— TASK TO COMPLETE —
Send back the records exactly as written, with no images.

(MATERIAL SUPPLIED begins)

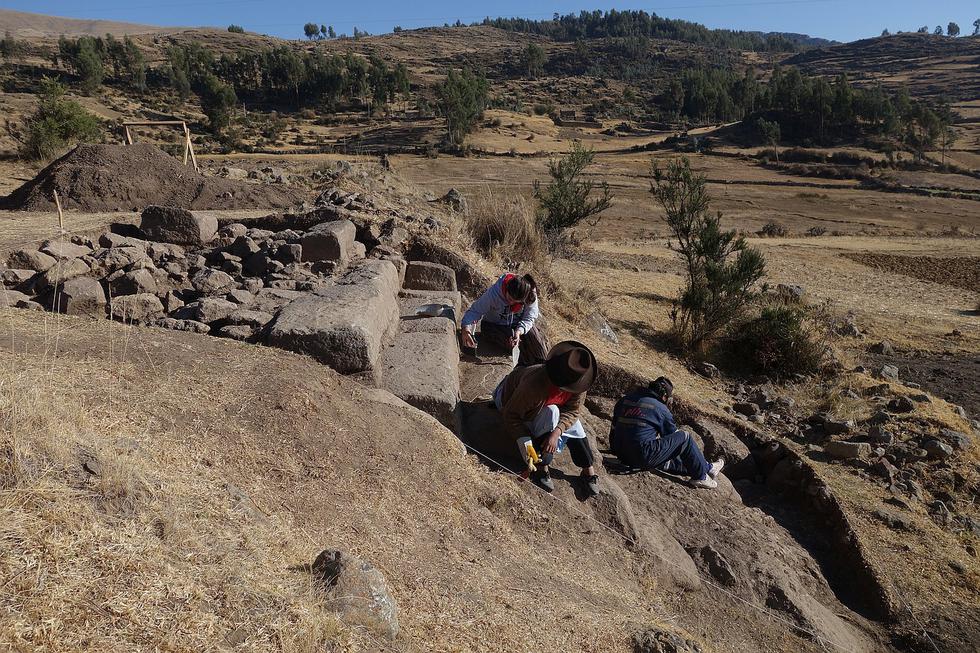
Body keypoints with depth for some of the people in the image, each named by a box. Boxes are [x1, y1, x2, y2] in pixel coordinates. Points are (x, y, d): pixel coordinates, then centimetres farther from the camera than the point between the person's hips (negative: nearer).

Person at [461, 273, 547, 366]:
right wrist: (466, 329, -42)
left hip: (519, 324, 3)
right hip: (494, 326, -2)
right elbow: (475, 311, -25)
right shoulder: (493, 293, -31)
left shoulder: (530, 296, -24)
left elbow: (529, 318, -19)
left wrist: (519, 331, -39)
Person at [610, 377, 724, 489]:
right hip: (645, 457, -7)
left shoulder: (624, 400, 13)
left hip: (622, 457, 7)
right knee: (685, 437, 6)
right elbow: (673, 434, 10)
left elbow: (614, 429, 19)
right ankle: (701, 476, 21)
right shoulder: (660, 409, -4)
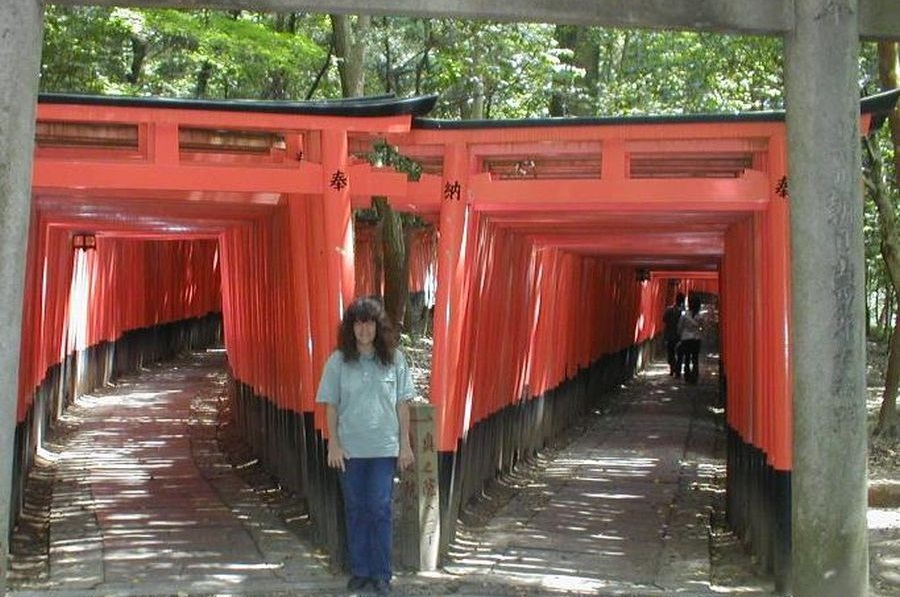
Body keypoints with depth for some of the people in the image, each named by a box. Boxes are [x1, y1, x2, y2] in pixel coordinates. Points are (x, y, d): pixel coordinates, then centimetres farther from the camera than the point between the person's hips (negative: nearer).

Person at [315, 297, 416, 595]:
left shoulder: (395, 359, -2)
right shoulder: (338, 361, -3)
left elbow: (402, 404, 2)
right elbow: (331, 406, 1)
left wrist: (405, 444, 1)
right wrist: (333, 445, -3)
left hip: (384, 447, -1)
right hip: (350, 448, 1)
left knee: (380, 509, -1)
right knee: (355, 510, 9)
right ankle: (359, 571, 19)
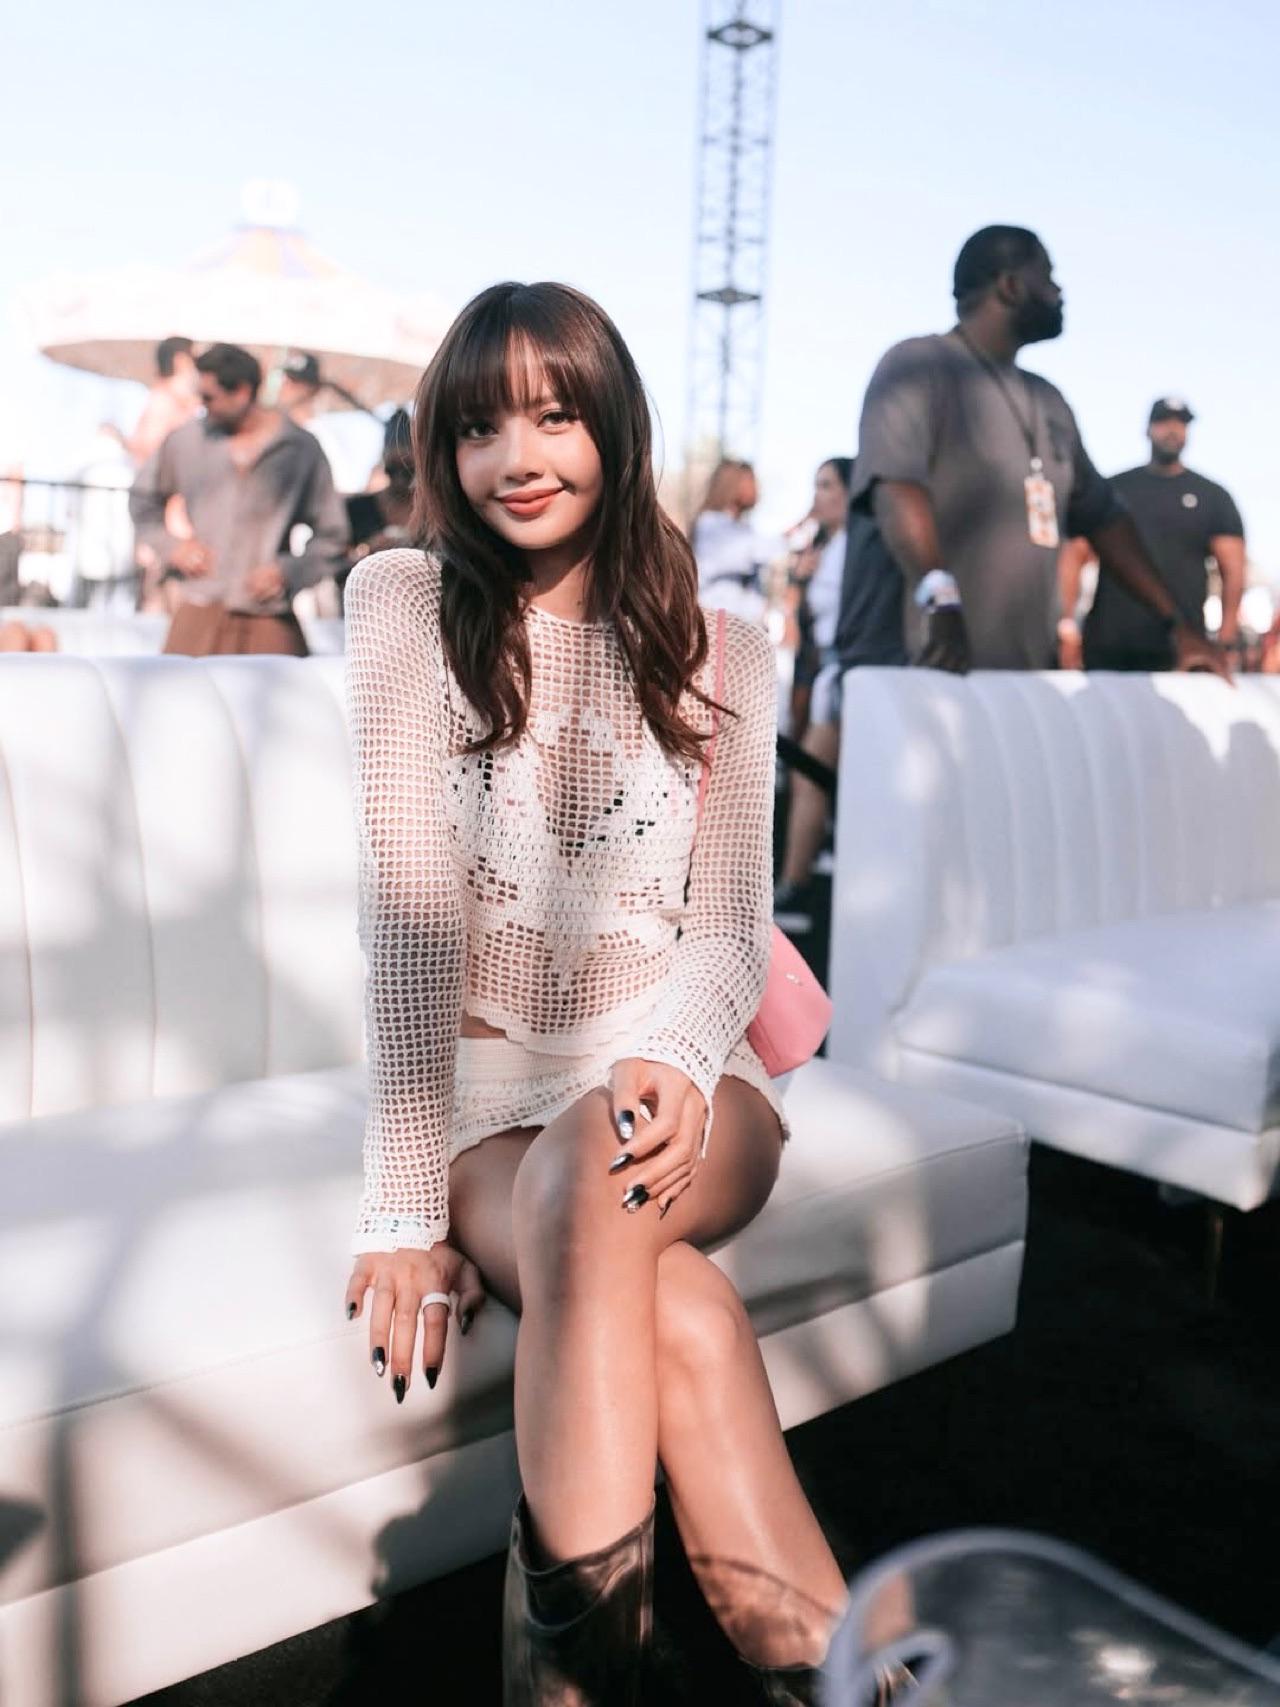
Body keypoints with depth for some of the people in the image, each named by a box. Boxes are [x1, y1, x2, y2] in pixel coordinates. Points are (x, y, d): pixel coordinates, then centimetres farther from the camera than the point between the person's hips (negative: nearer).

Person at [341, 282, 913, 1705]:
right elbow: (406, 909, -11)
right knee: (671, 1309, -32)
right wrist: (404, 1205, -18)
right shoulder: (405, 604, -1)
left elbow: (729, 928, 1)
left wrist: (675, 1062, -23)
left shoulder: (720, 656, 7)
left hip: (672, 1077, 1)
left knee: (598, 1180, -35)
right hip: (480, 1094, -1)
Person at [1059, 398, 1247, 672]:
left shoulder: (1212, 497, 11)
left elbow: (1233, 571, 6)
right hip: (1106, 646, 1)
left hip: (1180, 650, -1)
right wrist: (1067, 623, -6)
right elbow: (1075, 555, 7)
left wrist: (1227, 643, -6)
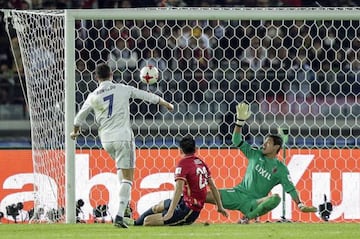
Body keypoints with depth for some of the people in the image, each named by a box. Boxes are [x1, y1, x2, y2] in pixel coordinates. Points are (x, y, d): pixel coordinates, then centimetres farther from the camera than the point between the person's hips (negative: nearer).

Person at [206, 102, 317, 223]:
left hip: (253, 203, -2)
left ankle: (248, 217, -29)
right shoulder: (256, 155, 7)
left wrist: (301, 205, -18)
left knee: (275, 198, -35)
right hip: (238, 193, 2)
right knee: (207, 196, -17)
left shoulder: (281, 169, -1)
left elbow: (290, 188, -5)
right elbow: (237, 141, 4)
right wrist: (240, 121, -7)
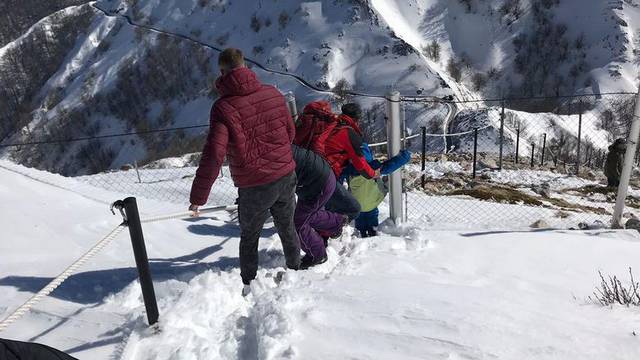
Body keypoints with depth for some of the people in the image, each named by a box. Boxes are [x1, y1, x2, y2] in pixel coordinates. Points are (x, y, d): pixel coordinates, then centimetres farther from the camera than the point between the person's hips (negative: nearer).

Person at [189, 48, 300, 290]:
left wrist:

(MATERIAL SUPPLIED ends)

— ANSWER BOX —
Body keypoints with depth for some of the people in the image, each named by a box. Boxes are [x1, y1, x2, y2] in pixel coordinates. Points are (x, y, d): pixel coordinates, then centimetres farther from the camera than the point between the person's hips (negative: nearer).

Person at [461, 273, 547, 366]:
right wrist: (466, 329, -42)
left hip: (519, 324, 3)
right hip: (494, 326, -2)
right elbow: (475, 311, -25)
right shoulder: (493, 293, -31)
left shoulder: (530, 296, -24)
left elbow: (529, 318, -19)
left wrist: (519, 331, -39)
Person at [610, 377, 724, 489]:
right hip: (645, 457, -7)
left shoulder: (624, 400, 13)
left hip: (622, 457, 7)
right knee: (685, 437, 6)
right elbow: (673, 434, 10)
left elbow: (614, 429, 19)
right ankle: (701, 476, 21)
right shoulder: (660, 409, -4)
Body keypoints with depth for some of the people in the image, each named by a box. Boxes are [x1, y1, x2, y2] in pixel coordinates. Points are (x, y, d): pixel coordinates, then centimetres farther from the camera than the point between the person's hips (negative: nearer).

Person at [315, 297, 416, 595]:
left shoulder: (395, 359, -2)
right shoulder: (338, 361, -3)
left elbow: (402, 404, 2)
right elbow: (331, 406, 1)
left wrist: (405, 444, 1)
right wrist: (333, 445, -3)
left hip: (384, 447, -1)
right hip: (350, 448, 1)
left knee: (380, 509, -1)
right knee: (355, 510, 9)
right ankle: (359, 571, 19)
Body keypoints with depth for some of the people in the image, each named by a box. Boxes are [x1, y1, x2, y2] in pixel coordinates. Points are (x, y, d): pixel coordinates, then centimetres farther from the camera than the point between the person's hips (negative: nearer).

Person at [341, 282, 913, 1705]:
right elbow: (406, 909, -11)
right knee: (671, 1309, -32)
right wrist: (404, 1205, -18)
right shoulder: (405, 604, -1)
left elbow: (729, 928, 1)
left wrist: (675, 1062, -23)
left shoulder: (720, 656, 7)
left hip: (672, 1077, 1)
left knee: (598, 1180, -35)
right hip: (480, 1094, -1)
Person at [1059, 398, 1247, 672]:
left shoulder: (1212, 497, 11)
left elbow: (1233, 571, 6)
right hip: (1106, 646, 1)
left hip: (1180, 650, -1)
right wrist: (1067, 623, -6)
right elbow: (1075, 555, 7)
left wrist: (1227, 643, -6)
Body keypoints with depth for some of the people in the image, each named by a box. Boxes are [x1, y1, x2, y2] in pixel coordinates. Points are (x, y, d): pixel coordinates, then centimetres farther from the camera than the point between the person's hips (negative: nearer).

Person at [206, 102, 317, 223]:
left hip: (253, 203, -2)
left ankle: (248, 217, -29)
right shoulder: (256, 155, 7)
left wrist: (301, 205, -18)
left knee: (275, 198, -35)
right hip: (238, 193, 2)
right knee: (207, 196, -17)
left shoulder: (281, 169, -1)
left elbow: (290, 188, -5)
right elbow: (237, 141, 4)
right wrist: (240, 121, -7)
Body keypoints with depth for some of the people in the image, each named by a box. Boxes are [x1, y1, x2, y2] in pixel coordinates. Points are (x, y, d): pixel coordinates, then centimetres farther from the camera than the point between the person's hips (negative: nearer).

Person at [189, 48, 300, 290]:
left wrist:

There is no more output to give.